BroadSoft, a Gaithersburg, Md.,-based VoIP application platform maker, has cut about a dozen positions, according to a source familiar with the company. The cuts are said to have taken place in its sales, product management and engineering divisions, in both the Americas and the EMEA region. BroadSoft had about 300 employees, so a dozen cuts represents a fairly small percentage. What’s significant is the reasons behind them — sales have started to slow, not just for BroadSoft but for other vendors as well.
Updated: Leslie Ferry, Vice President of Marketing at BroadSoft did confirm that the company had some cuts though she didn’t reveal the exact numbers. She indicated that the company was on track to grow both revenues and margins going forward. Meanwhile, other reports have come in saying that the cuts might be deeper than reported earlier.
Nearly 10 years old, privately held BroadSoft counts some of world’s largest telecom operators among its customers. The company is estimated to have logged around $60 million in revenues last year and was said to have broken even. It recently acquired the M6 application server business from GENBAND, expressing high hopes for the future. It seems the economy has stopped BroadSoft in its tracks. Notably, Cisco Systems just last week said it planned to shut down its broadband telephony business in Texas, a sign that the demand for VoIP-related hardware might be maturing, too.
Both Sylantro and BroadSoft made critical mistakes by not acquiring “last mile” software apps over the past few years. Anyway you cut it, switches has been a dying business over the past few years….and the few apps they developed were weak at best.
I believe both Sylantro and BroadSoft have raised nearly $100M each. Sadly, the VCs behind these deals continued to throw good money after bad. The fire sale is coming.
Will be interesting to see what happens to Cedar Point since they are targeting the MSO’s.
Funny — MetaSwitch is still hiring.
I have heard a very wild rumor that BroadSoft was looking at some sort of deal to buy Sylantro. Sources come out of the BroadSoft user group conference last week.
If BroadSoft was trimming its staff in anticipation of adding another company, then Sylantro would be soon to follow in terms of right-sizing…
It makes total sense for Broadsoft to acquire Sylantro. They have a solid customer base that complements Broadsoft’s Tier 3 plays and their Bangalore Engineering team is very good at what they do despite most of the original talent leaving the company.
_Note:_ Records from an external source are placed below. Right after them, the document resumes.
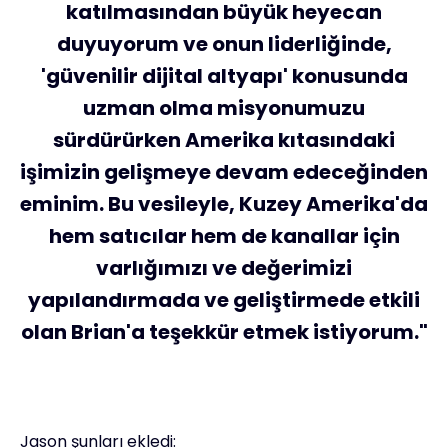
katılmasından büyük heyecan
duyuyorum ve onun liderliğinde,
'güvenilir dijital altyapı' konusunda
uzman olma misyonumuzu
sürdürürken Amerika kıtasındaki
işimizin gelişmeye devam edeceğinden
eminim. Bu vesileyle, Kuzey Amerika'da
hem satıcılar hem de kanallar için
varlığımızı ve değerimizi
yapılandırmada ve geliştirmede etkili
olan Brian'a teşekkür etmek istiyorum."
Jason şunları ekledi:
Of course, Sylantro’s weak management and product marketing at HQ will have to go.
If this is any indication that VoIP market has matured, the most logical thing in my mind is to merge BroadSoft, Sylantro and IPUnity (possible get bought by Acme Packet). This probably gives the combined company a “more complete” product portolio rather than struggling to sell application servers, media servers or session border controllers.
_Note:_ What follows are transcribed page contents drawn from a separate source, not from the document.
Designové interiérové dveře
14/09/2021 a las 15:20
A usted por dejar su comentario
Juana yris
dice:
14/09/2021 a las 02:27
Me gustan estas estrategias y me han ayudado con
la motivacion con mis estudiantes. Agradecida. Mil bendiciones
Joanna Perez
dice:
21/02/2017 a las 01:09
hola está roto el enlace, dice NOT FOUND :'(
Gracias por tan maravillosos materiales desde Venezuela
I would also consider BroadSoft or Sylantro aggressively proposing their existing customers that are most probably struggling as well an option to ‘run the service’ for them (white listing the service) at 10% of their current operating cost and a cut in their revenue… I would even consider offering services on their own by hosting their applications on Amazon computing cloud! It would allow these guys to showcase their capabilities and attract more customers rather than running behind losing Service Providers!